EXERCISE INSTRUCTIONS -
I need the lines below from the one with "- Added onCaretPositionChange signal" down to the one with "- Support two" reproduced exactly, both ends included, and nothing else.

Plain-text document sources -

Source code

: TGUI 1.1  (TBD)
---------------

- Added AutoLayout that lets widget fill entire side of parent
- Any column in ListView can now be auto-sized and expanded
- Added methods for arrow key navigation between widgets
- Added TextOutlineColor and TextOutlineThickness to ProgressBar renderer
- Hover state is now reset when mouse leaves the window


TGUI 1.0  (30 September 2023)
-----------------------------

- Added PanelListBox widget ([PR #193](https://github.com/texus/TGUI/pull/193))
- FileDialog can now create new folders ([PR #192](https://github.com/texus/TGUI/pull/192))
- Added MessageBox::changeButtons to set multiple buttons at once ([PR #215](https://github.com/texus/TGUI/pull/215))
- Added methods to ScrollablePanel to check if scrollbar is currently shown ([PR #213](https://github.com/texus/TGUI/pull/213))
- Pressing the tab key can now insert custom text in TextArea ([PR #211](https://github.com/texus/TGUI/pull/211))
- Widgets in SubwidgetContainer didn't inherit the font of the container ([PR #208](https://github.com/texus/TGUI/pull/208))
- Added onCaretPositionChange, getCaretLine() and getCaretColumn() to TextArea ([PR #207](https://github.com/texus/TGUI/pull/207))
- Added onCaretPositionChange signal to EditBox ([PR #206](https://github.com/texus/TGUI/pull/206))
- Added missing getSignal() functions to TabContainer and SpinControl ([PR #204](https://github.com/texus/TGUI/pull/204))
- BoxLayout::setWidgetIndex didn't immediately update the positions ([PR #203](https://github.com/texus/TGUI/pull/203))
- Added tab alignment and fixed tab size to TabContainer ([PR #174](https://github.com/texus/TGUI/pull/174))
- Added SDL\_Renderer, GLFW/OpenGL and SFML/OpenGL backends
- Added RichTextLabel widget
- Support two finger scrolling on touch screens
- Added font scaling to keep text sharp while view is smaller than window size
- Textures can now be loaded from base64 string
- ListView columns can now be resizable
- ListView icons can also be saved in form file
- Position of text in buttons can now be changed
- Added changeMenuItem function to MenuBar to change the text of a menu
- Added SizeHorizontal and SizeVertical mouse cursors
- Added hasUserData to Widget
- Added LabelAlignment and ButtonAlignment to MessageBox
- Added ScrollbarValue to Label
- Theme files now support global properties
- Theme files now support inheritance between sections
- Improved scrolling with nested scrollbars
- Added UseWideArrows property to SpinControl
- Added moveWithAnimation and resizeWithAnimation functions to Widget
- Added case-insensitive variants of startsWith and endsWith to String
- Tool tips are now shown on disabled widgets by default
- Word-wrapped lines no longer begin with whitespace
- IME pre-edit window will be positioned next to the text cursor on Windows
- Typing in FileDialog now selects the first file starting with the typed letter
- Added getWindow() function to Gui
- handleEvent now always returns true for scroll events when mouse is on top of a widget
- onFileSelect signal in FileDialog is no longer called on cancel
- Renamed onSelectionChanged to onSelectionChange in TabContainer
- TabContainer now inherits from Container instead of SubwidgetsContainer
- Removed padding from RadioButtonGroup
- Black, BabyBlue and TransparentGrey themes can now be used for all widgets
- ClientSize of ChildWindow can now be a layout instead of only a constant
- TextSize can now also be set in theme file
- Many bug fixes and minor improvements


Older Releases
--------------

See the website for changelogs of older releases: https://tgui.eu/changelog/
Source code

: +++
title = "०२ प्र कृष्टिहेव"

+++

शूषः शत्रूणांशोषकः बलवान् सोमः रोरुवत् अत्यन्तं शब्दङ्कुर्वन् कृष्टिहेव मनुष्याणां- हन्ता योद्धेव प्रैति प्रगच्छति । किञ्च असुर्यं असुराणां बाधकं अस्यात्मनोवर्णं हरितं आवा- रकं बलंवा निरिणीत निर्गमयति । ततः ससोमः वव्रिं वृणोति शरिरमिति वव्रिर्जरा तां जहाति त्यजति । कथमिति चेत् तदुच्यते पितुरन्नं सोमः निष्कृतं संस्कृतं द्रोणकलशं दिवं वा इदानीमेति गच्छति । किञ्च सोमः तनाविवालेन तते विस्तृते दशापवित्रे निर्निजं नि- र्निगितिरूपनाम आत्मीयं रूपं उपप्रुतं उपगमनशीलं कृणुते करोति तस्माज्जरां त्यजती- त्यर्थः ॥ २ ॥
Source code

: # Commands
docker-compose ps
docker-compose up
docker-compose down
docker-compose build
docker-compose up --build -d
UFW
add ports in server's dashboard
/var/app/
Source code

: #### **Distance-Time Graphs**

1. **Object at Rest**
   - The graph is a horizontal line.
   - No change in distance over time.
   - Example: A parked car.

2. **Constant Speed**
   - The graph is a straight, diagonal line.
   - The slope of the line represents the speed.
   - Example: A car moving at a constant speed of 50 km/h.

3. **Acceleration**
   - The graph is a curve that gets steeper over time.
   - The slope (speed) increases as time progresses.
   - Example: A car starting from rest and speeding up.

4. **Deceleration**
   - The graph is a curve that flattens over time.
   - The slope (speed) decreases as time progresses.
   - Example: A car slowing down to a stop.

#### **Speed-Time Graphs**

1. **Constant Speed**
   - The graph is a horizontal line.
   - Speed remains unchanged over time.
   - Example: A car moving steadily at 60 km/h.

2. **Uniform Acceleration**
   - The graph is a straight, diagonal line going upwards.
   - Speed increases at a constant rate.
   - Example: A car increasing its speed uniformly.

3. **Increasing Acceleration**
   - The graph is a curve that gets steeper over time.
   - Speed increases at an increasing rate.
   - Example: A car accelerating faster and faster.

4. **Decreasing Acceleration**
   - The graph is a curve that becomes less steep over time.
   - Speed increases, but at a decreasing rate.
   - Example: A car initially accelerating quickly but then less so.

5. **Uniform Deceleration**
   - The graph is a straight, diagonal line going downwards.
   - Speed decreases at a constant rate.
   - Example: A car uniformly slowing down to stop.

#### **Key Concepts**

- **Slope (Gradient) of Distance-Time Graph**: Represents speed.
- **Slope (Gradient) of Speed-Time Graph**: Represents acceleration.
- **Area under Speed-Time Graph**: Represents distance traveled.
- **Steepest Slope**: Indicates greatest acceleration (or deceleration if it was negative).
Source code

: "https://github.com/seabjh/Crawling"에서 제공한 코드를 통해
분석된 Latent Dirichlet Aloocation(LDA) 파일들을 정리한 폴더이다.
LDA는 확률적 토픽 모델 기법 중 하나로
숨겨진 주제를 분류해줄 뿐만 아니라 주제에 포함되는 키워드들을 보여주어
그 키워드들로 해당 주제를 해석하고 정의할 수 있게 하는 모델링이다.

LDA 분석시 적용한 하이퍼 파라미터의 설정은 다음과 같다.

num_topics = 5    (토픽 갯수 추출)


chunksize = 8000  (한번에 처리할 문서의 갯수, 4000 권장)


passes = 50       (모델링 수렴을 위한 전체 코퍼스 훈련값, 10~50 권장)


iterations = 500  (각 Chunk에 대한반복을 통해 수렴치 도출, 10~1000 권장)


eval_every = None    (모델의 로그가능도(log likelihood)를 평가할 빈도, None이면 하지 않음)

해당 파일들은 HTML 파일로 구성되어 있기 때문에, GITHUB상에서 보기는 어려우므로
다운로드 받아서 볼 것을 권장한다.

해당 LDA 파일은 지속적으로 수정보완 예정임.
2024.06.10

TASK ANSWER -
- Added onCaretPositionChange signal to EditBox ([PR #206](https://github.com/texus/TGUI/pull/206))
- Added missing getSignal() functions to TabContainer and SpinControl ([PR #204](https://github.com/texus/TGUI/pull/204))
- BoxLayout::setWidgetIndex didn't immediately update the positions ([PR #203](https://github.com/texus/TGUI/pull/203))
- Added tab alignment and fixed tab size to TabContainer ([PR #174](https://github.com/texus/TGUI/pull/174))
- Added SDL\_Renderer, GLFW/OpenGL and SFML/OpenGL backends
- Added RichTextLabel widget
- Support two finger scrolling on touch screens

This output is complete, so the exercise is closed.